▶ **Exercise goal**
Please copy every row below line for line, with no changes to any word or letter.

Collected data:
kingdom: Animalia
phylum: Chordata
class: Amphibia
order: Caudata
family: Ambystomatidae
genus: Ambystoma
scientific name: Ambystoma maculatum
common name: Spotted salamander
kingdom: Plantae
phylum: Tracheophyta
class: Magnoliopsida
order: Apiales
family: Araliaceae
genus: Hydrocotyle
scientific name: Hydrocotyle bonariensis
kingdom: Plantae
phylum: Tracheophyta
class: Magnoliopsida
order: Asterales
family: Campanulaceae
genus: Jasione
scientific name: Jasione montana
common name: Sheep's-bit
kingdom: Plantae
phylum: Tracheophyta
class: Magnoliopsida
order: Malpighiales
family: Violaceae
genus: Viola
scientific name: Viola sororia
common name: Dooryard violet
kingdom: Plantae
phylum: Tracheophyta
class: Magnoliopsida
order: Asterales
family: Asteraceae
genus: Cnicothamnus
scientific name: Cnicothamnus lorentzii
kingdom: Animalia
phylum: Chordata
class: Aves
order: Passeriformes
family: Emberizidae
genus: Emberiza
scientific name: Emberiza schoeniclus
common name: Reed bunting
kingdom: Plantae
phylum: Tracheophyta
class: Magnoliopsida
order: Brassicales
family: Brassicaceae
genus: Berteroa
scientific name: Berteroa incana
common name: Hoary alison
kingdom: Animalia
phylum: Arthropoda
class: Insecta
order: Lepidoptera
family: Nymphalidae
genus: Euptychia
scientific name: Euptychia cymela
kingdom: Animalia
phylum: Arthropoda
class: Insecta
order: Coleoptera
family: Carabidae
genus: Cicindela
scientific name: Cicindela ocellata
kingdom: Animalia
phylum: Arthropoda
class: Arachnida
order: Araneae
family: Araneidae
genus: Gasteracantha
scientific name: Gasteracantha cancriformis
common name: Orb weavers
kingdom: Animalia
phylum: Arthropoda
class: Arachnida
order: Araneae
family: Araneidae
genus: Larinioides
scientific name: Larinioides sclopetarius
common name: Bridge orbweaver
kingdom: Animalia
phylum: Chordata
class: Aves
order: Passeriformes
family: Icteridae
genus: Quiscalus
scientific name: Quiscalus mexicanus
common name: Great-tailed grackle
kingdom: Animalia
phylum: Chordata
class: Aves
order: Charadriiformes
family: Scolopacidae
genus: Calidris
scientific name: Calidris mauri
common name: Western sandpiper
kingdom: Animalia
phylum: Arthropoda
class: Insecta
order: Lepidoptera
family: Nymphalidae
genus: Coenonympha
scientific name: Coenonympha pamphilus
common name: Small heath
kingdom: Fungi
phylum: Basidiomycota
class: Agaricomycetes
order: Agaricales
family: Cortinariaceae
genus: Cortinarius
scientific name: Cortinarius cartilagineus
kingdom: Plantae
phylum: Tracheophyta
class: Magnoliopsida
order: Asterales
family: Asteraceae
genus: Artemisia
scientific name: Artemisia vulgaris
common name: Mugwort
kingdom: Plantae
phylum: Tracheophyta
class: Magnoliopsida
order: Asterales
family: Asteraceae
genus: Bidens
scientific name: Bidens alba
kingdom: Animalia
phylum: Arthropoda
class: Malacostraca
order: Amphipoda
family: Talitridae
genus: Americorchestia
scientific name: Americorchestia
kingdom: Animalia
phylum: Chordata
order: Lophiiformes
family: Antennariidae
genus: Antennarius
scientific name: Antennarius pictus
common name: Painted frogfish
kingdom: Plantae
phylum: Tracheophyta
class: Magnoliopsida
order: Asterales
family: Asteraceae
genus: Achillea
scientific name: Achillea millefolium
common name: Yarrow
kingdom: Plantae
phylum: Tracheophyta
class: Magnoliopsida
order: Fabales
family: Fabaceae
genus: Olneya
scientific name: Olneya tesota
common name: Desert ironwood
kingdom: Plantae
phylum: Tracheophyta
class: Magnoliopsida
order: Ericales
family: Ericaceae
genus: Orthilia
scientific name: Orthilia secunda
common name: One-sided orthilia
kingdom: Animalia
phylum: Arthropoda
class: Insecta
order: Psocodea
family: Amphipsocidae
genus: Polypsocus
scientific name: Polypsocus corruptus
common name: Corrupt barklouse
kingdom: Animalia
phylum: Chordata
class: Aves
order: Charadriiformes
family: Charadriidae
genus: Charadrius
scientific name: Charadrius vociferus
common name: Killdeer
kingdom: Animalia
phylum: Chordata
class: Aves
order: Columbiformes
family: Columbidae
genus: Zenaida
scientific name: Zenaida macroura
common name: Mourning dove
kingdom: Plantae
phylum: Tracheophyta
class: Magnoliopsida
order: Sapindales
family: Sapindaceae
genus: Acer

▶ **Solution to this task**
kingdom: Animalia
phylum: Chordata
class: Amphibia
order: Caudata
family: Ambystomatidae
genus: Ambystoma
scientific name: Ambystoma maculatum
common name: Spotted salamander
kingdom: Plantae
phylum: Tracheophyta
class: Magnoliopsida
order: Apiales
family: Araliaceae
genus: Hydrocotyle
scientific name: Hydrocotyle bonariensis
kingdom: Plantae
phylum: Tracheophyta
class: Magnoliopsida
order: Asterales
family: Campanulaceae
genus: Jasione
scientific name: Jasione montana
common name: Sheep's-bit
kingdom: Plantae
phylum: Tracheophyta
class: Magnoliopsida
order: Malpighiales
family: Violaceae
genus: Viola
scientific name: Viola sororia
common name: Dooryard violet
kingdom: Plantae
phylum: Tracheophyta
class: Magnoliopsida
order: Asterales
family: Asteraceae
genus: Cnicothamnus
scientific name: Cnicothamnus lorentzii
kingdom: Animalia
phylum: Chordata
class: Aves
order: Passeriformes
family: Emberizidae
genus: Emberiza
scientific name: Emberiza schoeniclus
common name: Reed bunting
kingdom: Plantae
phylum: Tracheophyta
class: Magnoliopsida
order: Brassicales
family: Brassicaceae
genus: Berteroa
scientific name: Berteroa incana
common name: Hoary alison
kingdom: Animalia
phylum: Arthropoda
class: Insecta
order: Lepidoptera
family: Nymphalidae
genus: Euptychia
scientific name: Euptychia cymela
kingdom: Animalia
phylum: Arthropoda
class: Insecta
order: Coleoptera
family: Carabidae
genus: Cicindela
scientific name: Cicindela ocellata
kingdom: Animalia
phylum: Arthropoda
class: Arachnida
order: Araneae
family: Araneidae
genus: Gasteracantha
scientific name: Gasteracantha cancriformis
common name: Orb weavers
kingdom: Animalia
phylum: Arthropoda
class: Arachnida
order: Araneae
family: Araneidae
genus: Larinioides
scientific name: Larinioides sclopetarius
common name: Bridge orbweaver
kingdom: Animalia
phylum: Chordata
class: Aves
order: Passeriformes
family: Icteridae
genus: Quiscalus
scientific name: Quiscalus mexicanus
common name: Great-tailed grackle
kingdom: Animalia
phylum: Chordata
class: Aves
order: Charadriiformes
family: Scolopacidae
genus: Calidris
scientific name: Calidris mauri
common name: Western sandpiper
kingdom: Animalia
phylum: Arthropoda
class: Insecta
order: Lepidoptera
family: Nymphalidae
genus: Coenonympha
scientific name: Coenonympha pamphilus
common name: Small heath
kingdom: Fungi
phylum: Basidiomycota
class: Agaricomycetes
order: Agaricales
family: Cortinariaceae
genus: Cortinarius
scientific name: Cortinarius cartilagineus
kingdom: Plantae
phylum: Tracheophyta
class: Magnoliopsida
order: Asterales
family: Asteraceae
genus: Artemisia
scientific name: Artemisia vulgaris
common name: Mugwort
kingdom: Plantae
phylum: Tracheophyta
class: Magnoliopsida
order: Asterales
family: Asteraceae
genus: Bidens
scientific name: Bidens alba
kingdom: Animalia
phylum: Arthropoda
class: Malacostraca
order: Amphipoda
family: Talitridae
genus: Americorchestia
scientific name: Americorchestia
kingdom: Animalia
phylum: Chordata
order: Lophiiformes
family: Antennariidae
genus: Antennarius
scientific name: Antennarius pictus
common name: Painted frogfish
kingdom: Plantae
phylum: Tracheophyta
class: Magnoliopsida
order: Asterales
family: Asteraceae
genus: Achillea
scientific name: Achillea millefolium
common name: Yarrow
kingdom: Plantae
phylum: Tracheophyta
class: Magnoliopsida
order: Fabales
family: Fabaceae
genus: Olneya
scientific name: Olneya tesota
common name: Desert ironwood
kingdom: Plantae
phylum: Tracheophyta
class: Magnoliopsida
order: Ericales
family: Ericaceae
genus: Orthilia
scientific name: Orthilia secunda
common name: One-sided orthilia
kingdom: Animalia
phylum: Arthropoda
class: Insecta
order: Psocodea
family: Amphipsocidae
genus: Polypsocus
scientific name: Polypsocus corruptus
common name: Corrupt barklouse
kingdom: Animalia
phylum: Chordata
class: Aves
order: Charadriiformes
family: Charadriidae
genus: Charadrius
scientific name: Charadrius vociferus
common name: Killdeer
kingdom: Animalia
phylum: Chordata
class: Aves
order: Columbiformes
family: Columbidae
genus: Zenaida
scientific name: Zenaida macroura
common name: Mourning dove
kingdom: Plantae
phylum: Tracheophyta
class: Magnoliopsida
order: Sapindales
family: Sapindaceae
genus: Acer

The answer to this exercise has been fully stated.